- _Provided entries_
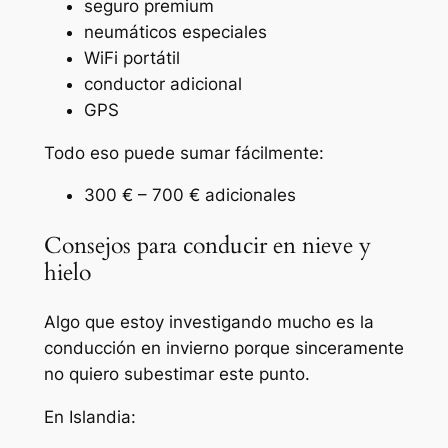
seguro premium
neumáticos especiales
WiFi portátil
conductor adicional
GPS
Todo eso puede sumar fácilmente:
300 € – 700 € adicionales
Consejos para conducir en nieve y
hielo
Algo que estoy investigando mucho es la
conducción en invierno porque sinceramente
no quiero subestimar este punto.
En Islandia:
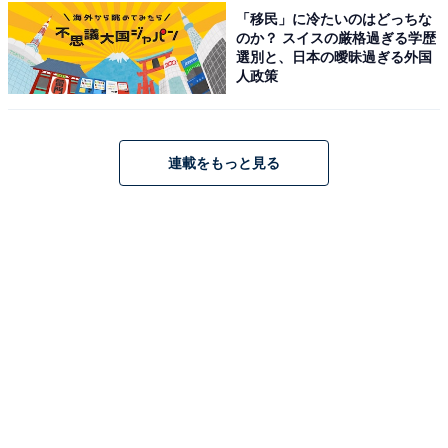
「移民」に冷たいのはどっちな
のか？ スイスの厳格過ぎる学歴
選別と、日本の曖昧過ぎる外国
人政策
連載をもっと見る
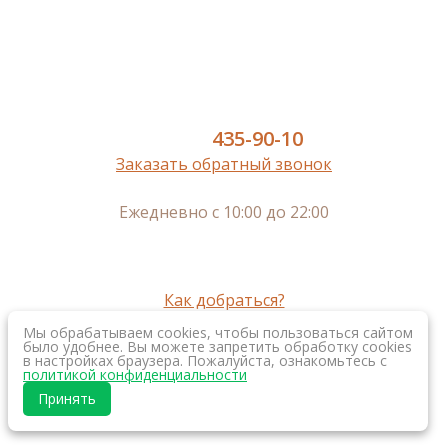
Паркет
Паркетная доска
Пробковый пол
Сопутствующие
8 (977)
435-90-10
Заказать обратный звонок
Ежедневно с 10:00 до 22:00
г. Москва, м.Нижегородская,
Рязанский пр-кт, 2, к. 3, 2-ой этаж
г. Королев, пр-кт Космонавтов, 20а, 3-ий этаж
Как добраться?
Мы обрабатываем cookies, чтобы пользоваться сайтом
было удобнее. Вы можете запретить обработку cookies
в настройках браузера. Пожалуйста, ознакомьтесь с
Создание интернет
политикой конфиденциальности
магазина
Принять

- _Goal of the exercise_
Repeat the lines from the line containing "Algo que estoy investigando mucho es la" through the end of the material above exactly, with no pictures and nothing else.

- _Answer box_
Algo que estoy investigando mucho es la
conducción en invierno porque sinceramente
no quiero subestimar este punto.
En Islandia:
「移民」に冷たいのはどっちな
のか？ スイスの厳格過ぎる学歴
選別と、日本の曖昧過ぎる外国
人政策
連載をもっと見る
Паркет
Паркетная доска
Пробковый пол
Сопутствующие
8 (977)
435-90-10
Заказать обратный звонок
Ежедневно с 10:00 до 22:00
г. Москва, м.Нижегородская,
Рязанский пр-кт, 2, к. 3, 2-ой этаж
г. Королев, пр-кт Космонавтов, 20а, 3-ий этаж
Как добраться?
Мы обрабатываем cookies, чтобы пользоваться сайтом
было удобнее. Вы можете запретить обработку cookies
в настройках браузера. Пожалуйста, ознакомьтесь с
Создание интернет
политикой конфиденциальности
магазина
Принять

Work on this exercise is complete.